(PROVIDED DATA Opens)

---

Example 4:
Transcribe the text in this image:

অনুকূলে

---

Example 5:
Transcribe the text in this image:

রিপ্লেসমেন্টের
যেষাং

(PROVIDED DATA Closes)

WORK INSTRUCTION
Repeat each record above precisely as written.

RESPONSE TO THIS TASK
---

Example 4:
Transcribe the text in this image:

অনুকূলে

---

Example 5:
Transcribe the text in this image:

রিপ্লেসমেন্টের
যেষাং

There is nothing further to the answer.